Chase played well tonight. Two points and no fights. He did catch a stray fist when he jumped in to protect a rookie on the other team, though. It was reckless and noble and entirelyhim.
“Chase Walton, two points tonight and one hell of a fight in the second—”
My head snaps toward the screen, and there he is.
Hair damp, bruise curling under one eye, still in his jersey with a towel around his neck. He looks wrecked and beautiful.
Mine.
The reporter throws a question about the altercation, about composure and aggression, and how he balances the two.
“Some things get under your skin,” Chase says. “Make you play harder. Hit heavier. Stay in the game longer than you probably should.”
There’s a pause, and then the reporter asks if there’s anything else he’d like to say. Chase’s gaze sharpens. He nods, and then he locks onto the camera. My heart lurches, because I know—I know—he’s looking at me.
“Still here,” he says softly. “Still showing up, every game.” I swear my heart stops as he pauses for another beat, his signature smirk curling at the side. “And I’m not going anywhere.”

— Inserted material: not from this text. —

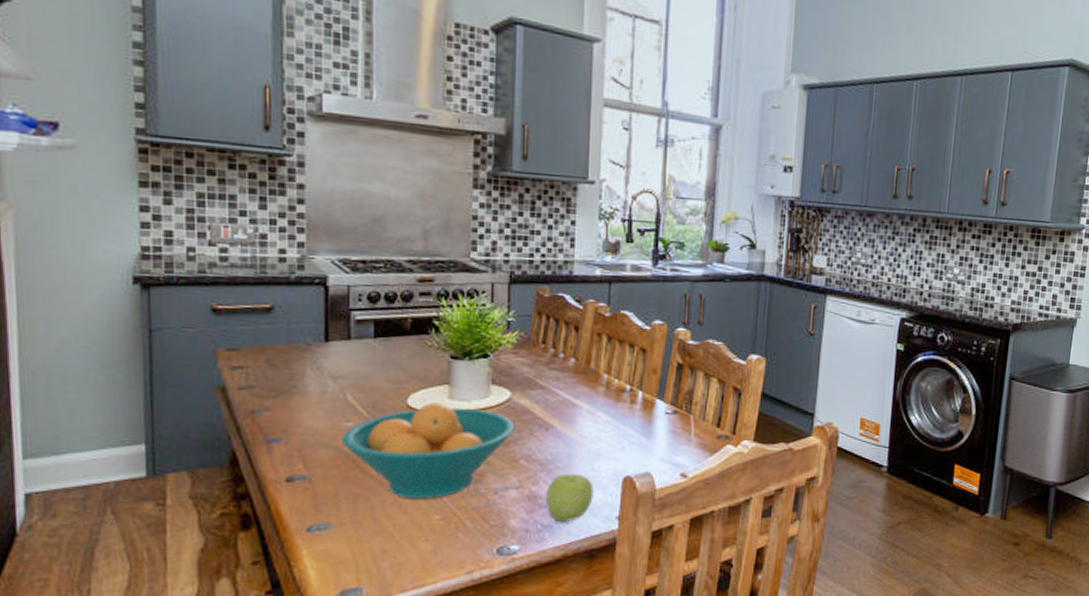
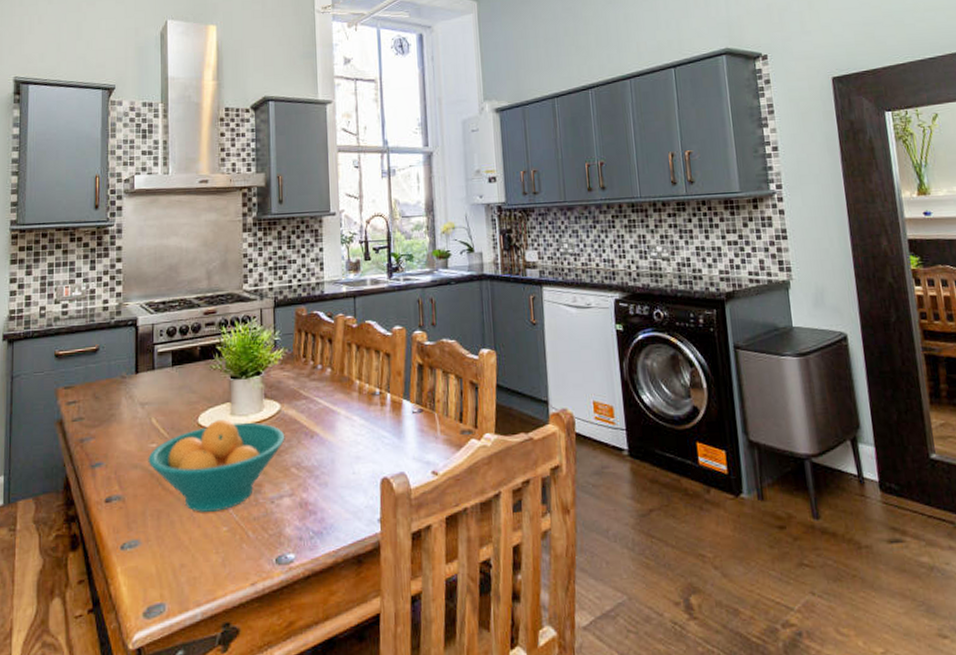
apple: present [545,473,595,523] -> none [314,478,357,529]

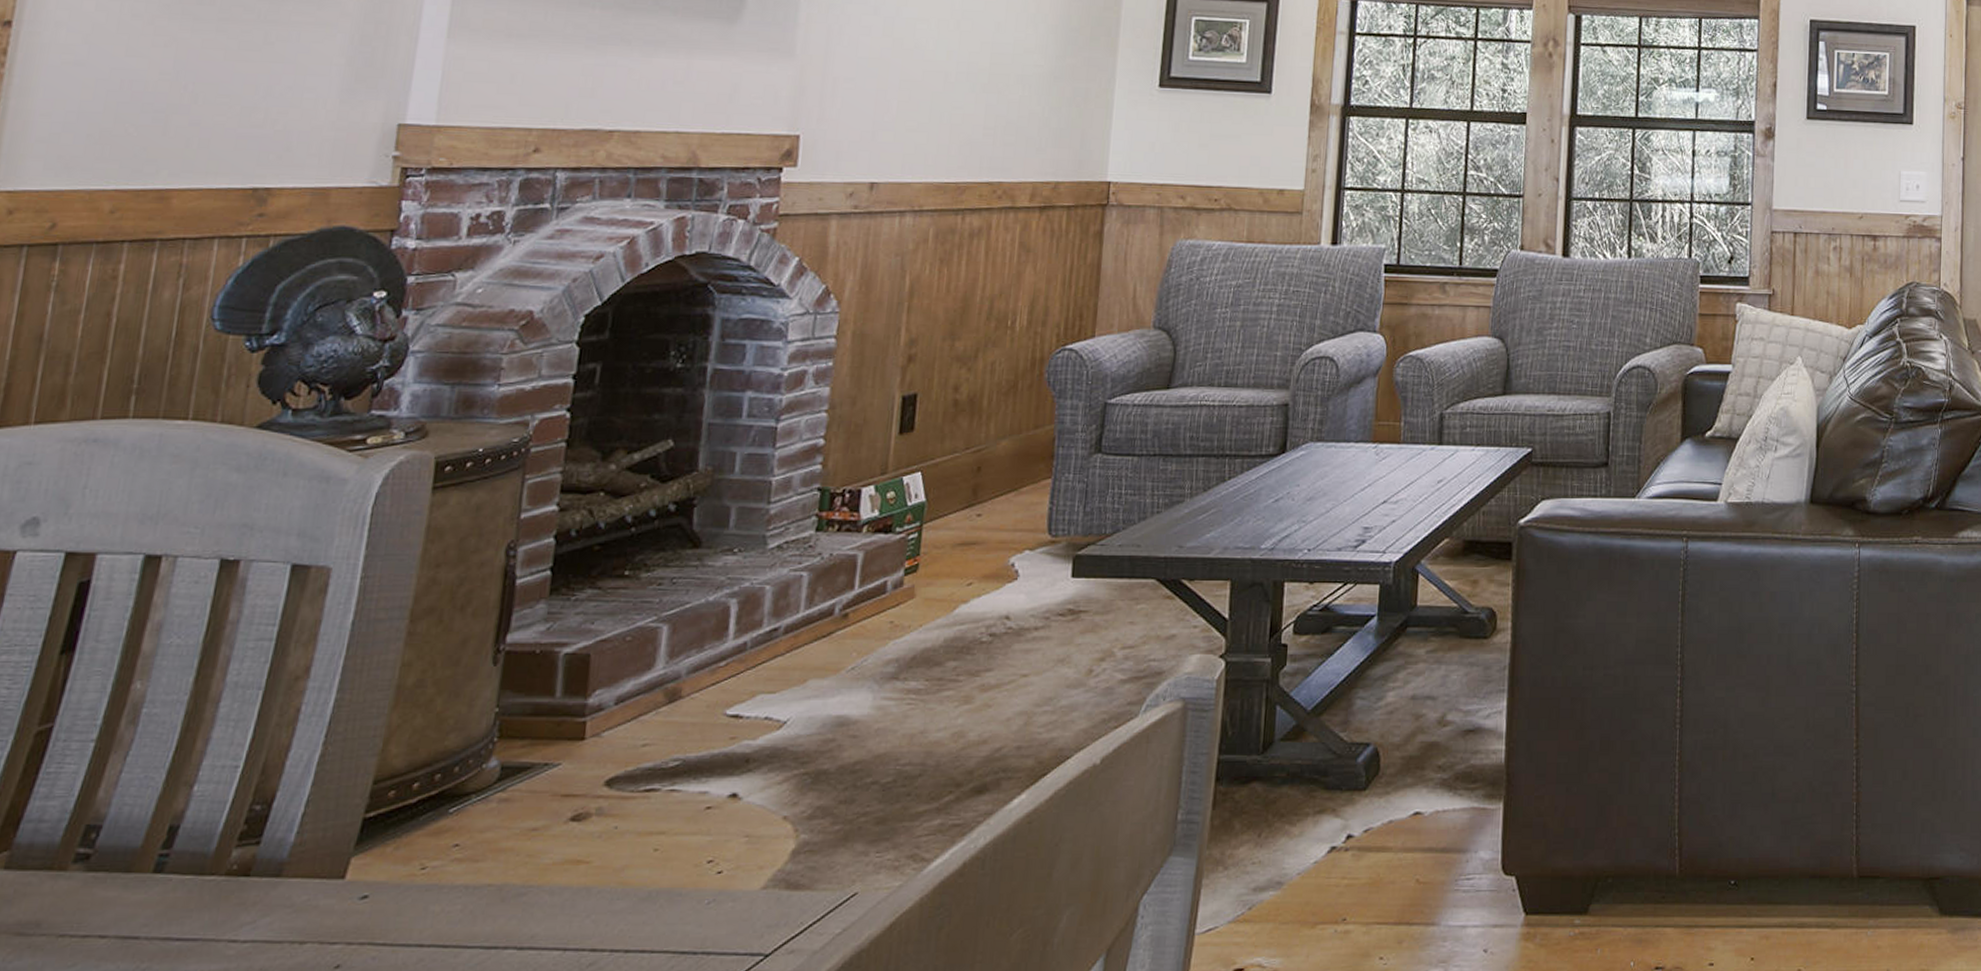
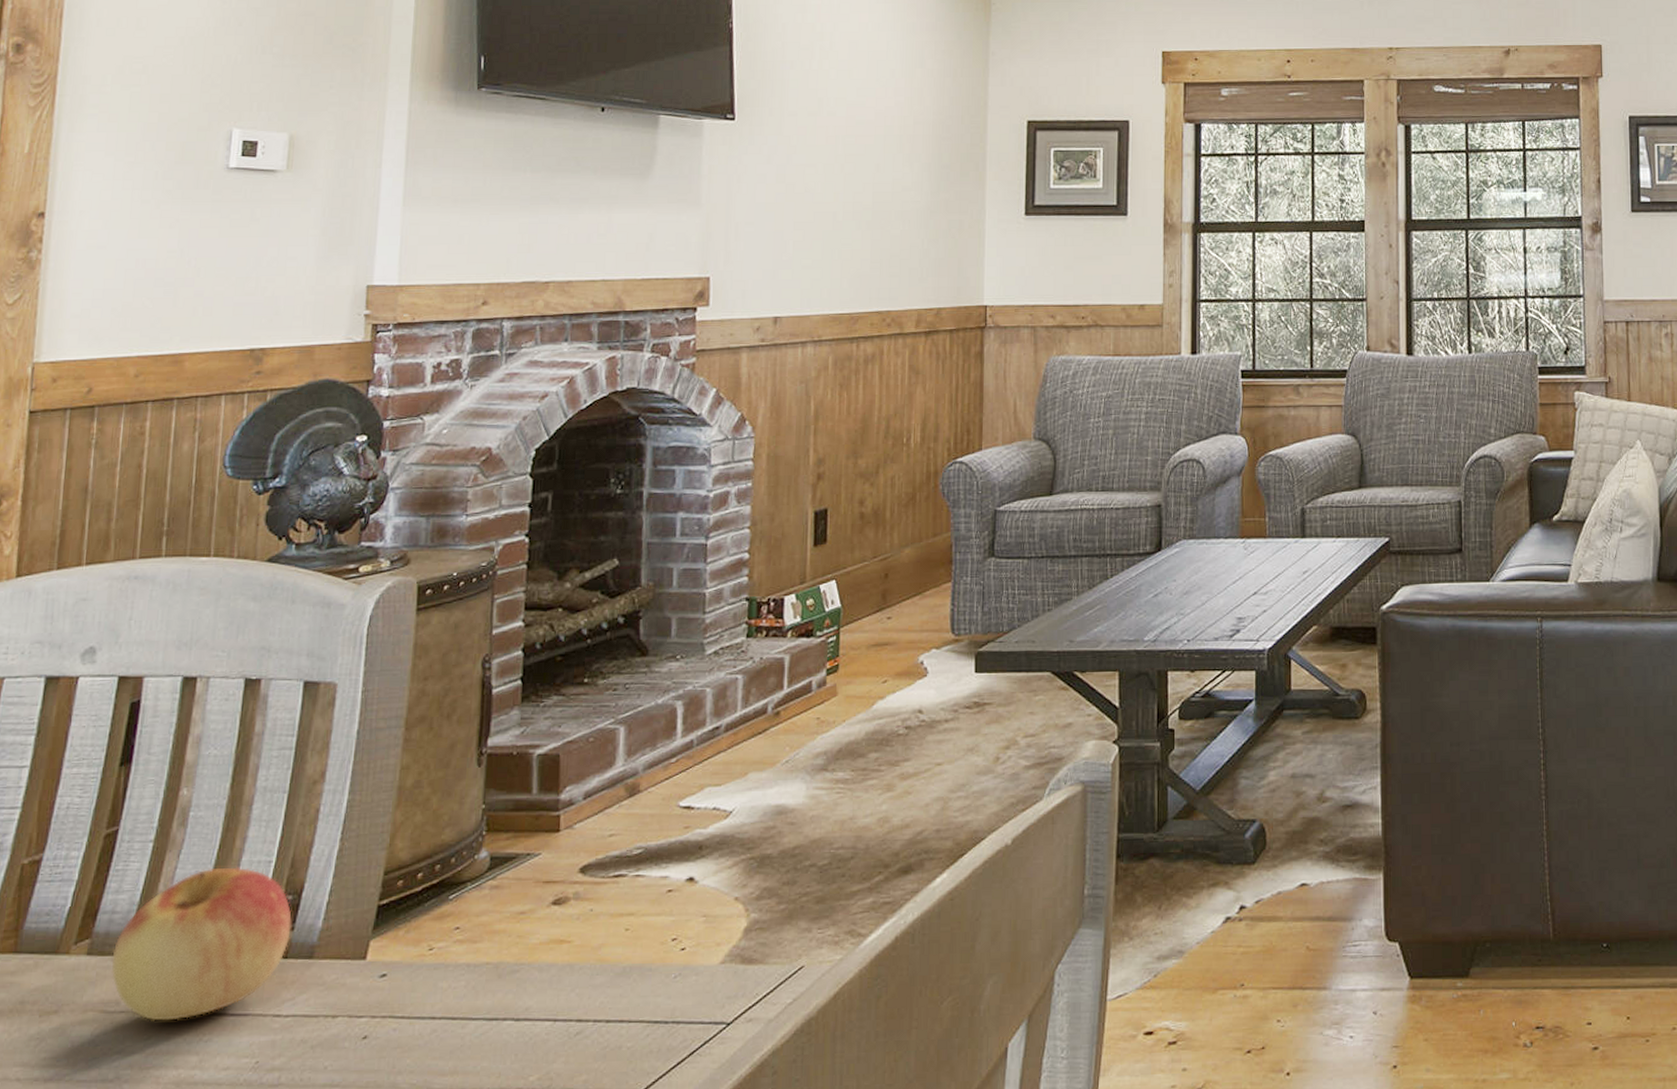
apple: none [32,772,258,946] -> present [111,867,292,1021]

I lean back into the couch and stare at the screen even after the interview cuts to highlights, Chase’s words echoing in my head.
“You gonna go see him now?” Charlie asks, her voice gentle. “Talk it out?”
I don’t answer right away because I don’t know how. I want to, but I’m terrified. Because I’m not sure if I’ll shatter or come alive the second I’m close to him again.
“I don’t know,” I whisper.
***
I’m lying in the dark, phone resting on my chest, weighing a ton more than it should. Charlie and Theo left hours ago, and I still can’t rest. The clip of Chase’s blue eyes boring through the camera and into my soul keeps playing on repeat in my head.